Kalau food estate gagal, semua akan kembali ke titik nol: produksi padi dan kesejahteraan petani stagnan. Tetapi, biaya kebijakan gagal ini sangat besar. Dana APBN puluhan triliun rupiah menguap tanpa hasil, yang mungkin bisa dianggap menjadi kerugian negara, tergantung apakah pengeluaran uang rakyat tersebut sesuai peraturan perundang-undangan. Uraian di atas menegaskan, kebijakan ‘cetak sawah’ food estate merupakan kebijakan putus asa, kebijakan ‘lose-lose’: semua pihak kalah.
Meningkatkan produktivitas, satu-satunya solusi untuk meningkatkan meningkatkan produksi pangan dan kesejahteraan petani. Karena itu, pemerintah seharusnya mencari solusi pangan yang berkelanjutan (sustainable), dengan meningkatkan produktivitas padi (pangan) secara berkelanjutan, yang sekaligus akan meningkatkan pendapatan dan kesejahteraan petani. Selain itu, tentu saja pemerintah juga harus menghentikan penyusutan lahan sawah produktif, terutama akibat alih fungsi lahan sawah produktif dengan kedok PSN seperti di PIK-2.
Guna meningkatkan produktivitas tanaman padi, harusnya tidak terlalu sulit, asal pemerintah mau sungguh-sungguh menanganinya. Sebab, produktivitas padi Indonesia saat ini jauh lebih rendah dibandingkan Vietnam, apalagi China.
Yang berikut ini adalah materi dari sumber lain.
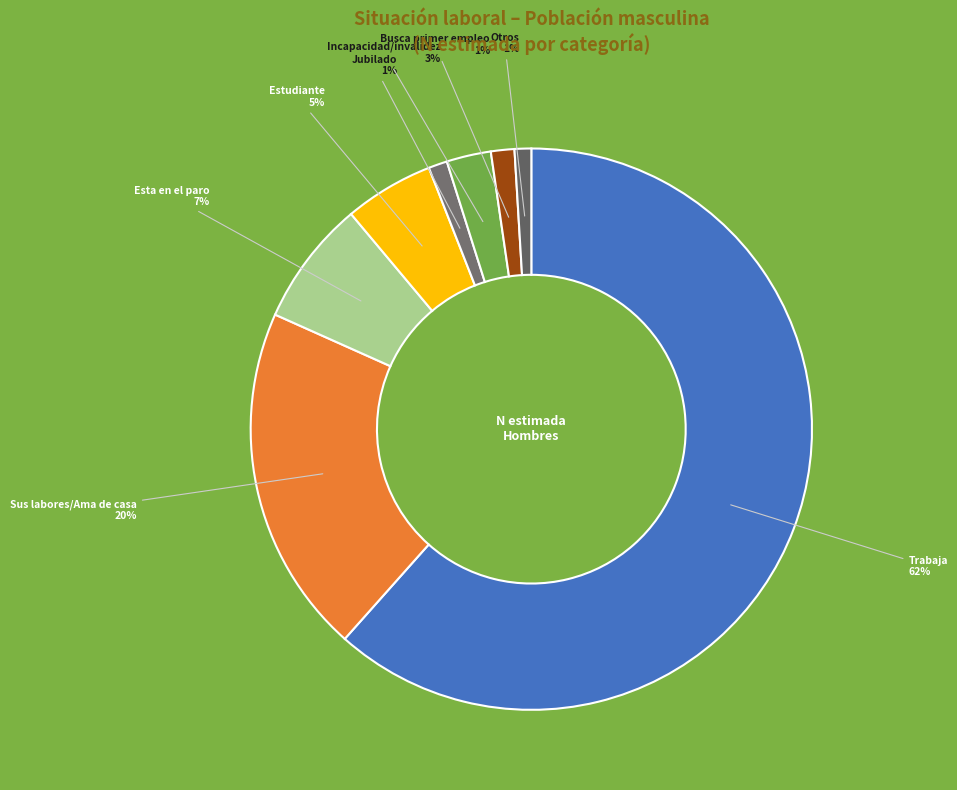

Does Esta en el paro 7% represent more than half of the total?

No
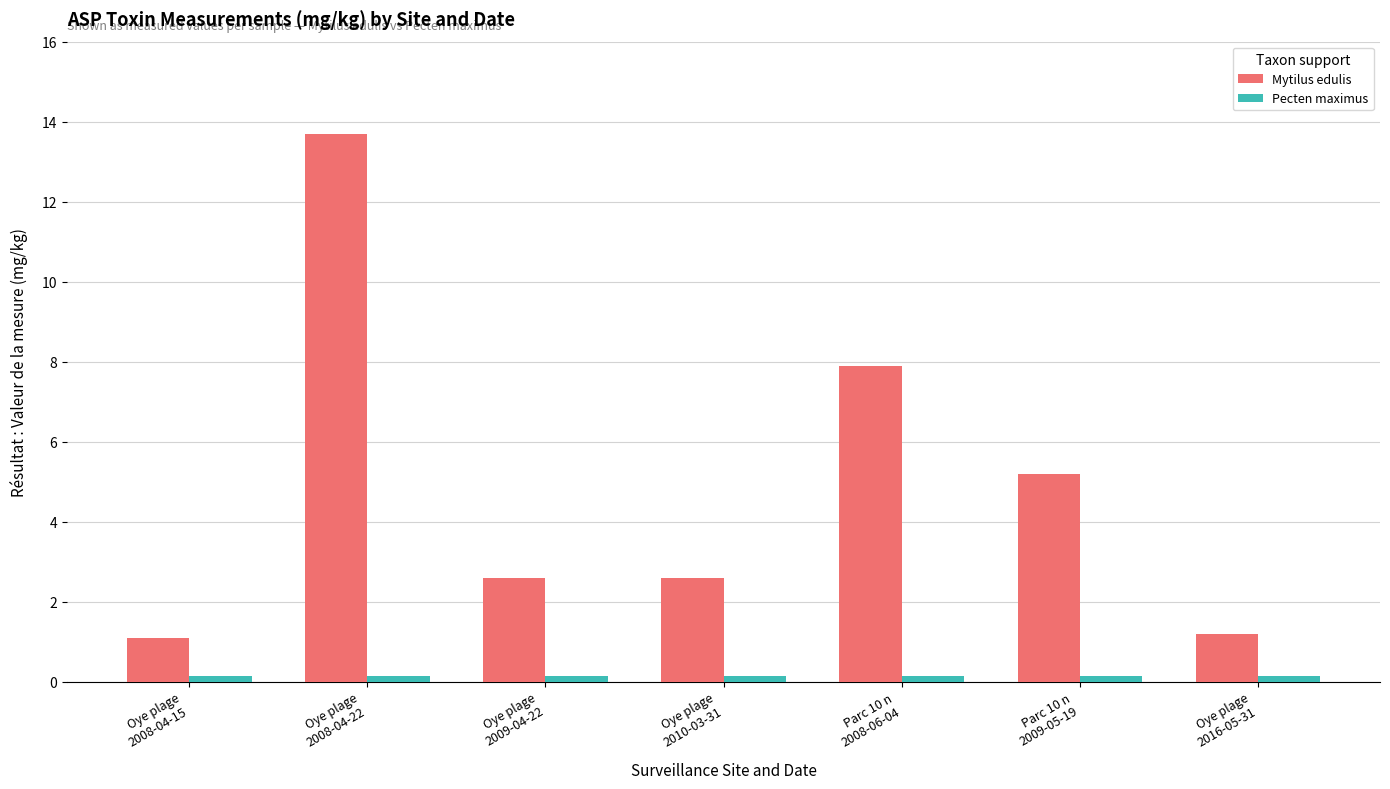

What is the maximum value for Mytilus edulis?

13.7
Produktivitas padi Vietnam dan China paling tidak 20 persen dan 40 persen lebih tinggi dari Indonesia.
Menurut data dari Foreign Agricultural Services Kementerian Pertanian Amerika Serikat (FAS USDA), Produktivitas padi tahun produksi 2023/2024 Indonesia hanya mencapai 4,8 ton per hektare. Sedangkan produktivitas padi Vietnam dan China masing-masing mencapai 6,1 ton dan 7,1 ton per hektare, atau 27 persen dan 48 persen lebih tinggi dari Indonesia.
Kalau produktivitas padi Indonesia dapat menyamai Vietnam, maka produksi padi nasional akan meningkat, mungkin lebih besar dari kenaikan produksi padi dari hasil program ‘cetak sawah’ di food estate. Kenaikan produktivitas padi pada gilirannya akan meningkatkan pendapatan dan kesejahteraan petani secara instan, meningkatkan daya beli petani, yang pada gilirannya akan membuat pertumbuhan ekonomi melonjak.
Pertanyaannya, apakah pemerintah mampu? Di penghujung masa jabatannya, Jokowi masih cawe-cawe “memaksakan” program ‘lose-lose’ food estate, meninggalkan bom waktu pada Prabowo. Karena kalau program ini gagal, dan peluang gagal sangat besar, maka pemerintahan Prabowo yang harus menanggung akibatnya. (*)
Prof. Anthony Budiawan;
Penulis adalah Managing Director Political Economy and Policy Studies (PEPS), Alumni Doktoral (S3) Erasmus University, Rotterdam, Belanda.